The plaintiff Tia Knowles also testified at two depositions. She testified that the night before the accident it rained. At 5:00 a.m., there was heavy rain for about twenty minutes. In the morning, the rain left puddles on the ground. The ground in the yard was wet. It had stopped raining by the time the infant plaintiff left for school. When the infant plaintiff first described the accident to her mother, she said she slipped because the monkey bars were wet.

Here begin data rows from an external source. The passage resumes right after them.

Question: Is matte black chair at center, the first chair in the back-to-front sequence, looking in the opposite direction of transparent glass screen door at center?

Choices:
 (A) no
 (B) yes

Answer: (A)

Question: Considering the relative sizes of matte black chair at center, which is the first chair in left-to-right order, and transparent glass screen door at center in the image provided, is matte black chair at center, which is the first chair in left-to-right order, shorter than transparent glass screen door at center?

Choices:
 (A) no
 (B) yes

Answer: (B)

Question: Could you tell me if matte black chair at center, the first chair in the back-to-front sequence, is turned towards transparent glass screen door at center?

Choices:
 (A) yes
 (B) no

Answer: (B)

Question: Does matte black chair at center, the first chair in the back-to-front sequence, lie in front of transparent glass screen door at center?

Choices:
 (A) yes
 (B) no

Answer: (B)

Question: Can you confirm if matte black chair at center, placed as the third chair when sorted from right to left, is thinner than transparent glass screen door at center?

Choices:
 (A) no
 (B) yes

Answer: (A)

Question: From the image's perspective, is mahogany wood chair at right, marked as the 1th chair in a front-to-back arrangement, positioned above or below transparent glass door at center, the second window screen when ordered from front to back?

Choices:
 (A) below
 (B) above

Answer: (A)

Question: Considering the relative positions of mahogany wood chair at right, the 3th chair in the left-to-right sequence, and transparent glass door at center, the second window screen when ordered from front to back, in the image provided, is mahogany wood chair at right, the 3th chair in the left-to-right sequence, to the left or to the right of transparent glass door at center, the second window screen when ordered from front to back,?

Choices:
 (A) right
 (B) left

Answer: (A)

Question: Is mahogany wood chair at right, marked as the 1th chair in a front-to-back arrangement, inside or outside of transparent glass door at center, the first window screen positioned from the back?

Peter J. Noto testified on behalf of the defendants. He is employed as a physical education teacher at the Martin Luther King Elementary School. In November 2011, there were six or seven third-grade classes at the school. He was assigned to the third-grade lunch hour each day. Half of the third-grade class would go into lunch at one time and half would go to the playground. At some point they would switch. There were two playgrounds, one assigned to the boys and one assigned to the girls. Normally there was another teacher, Denise Baldina, with him at the playground. He could not recall the date of the accident, but he was there on that day. He could not recall the weather that day. It was not his responsibility to decide if the children should go outside to the playground on a given day; that decision was made by one of the principals. He first became aware of the injury to the infant plaintiff when a student came over to him. He could not recall how far they were into the lunch period before the accident occurred. Normally one teacher would go to one of the playgrounds and the other would take the second playground. Ms. Baldina was absent the day of the accident. Normally there would be a substitute, but he could not recall if he was the only teacher on the playground that day. He could not recall what he was doing or who he was with when he was informed about the accident. When he got to the infant plaintiff she was lying on the ground, on the wood chips, under the monkey bars and she said she hurt her arm. Her arm was misshaped. The school nurse brought out a wheelchair and he pushed the infant plaintiff to the nurse's office. He did not make any observation of the monkey bars as to whether they were wet or not. He believed it was warm the day of the accident. At least one fourth grader had fallen off the monkey bars and been injured prior to this accident.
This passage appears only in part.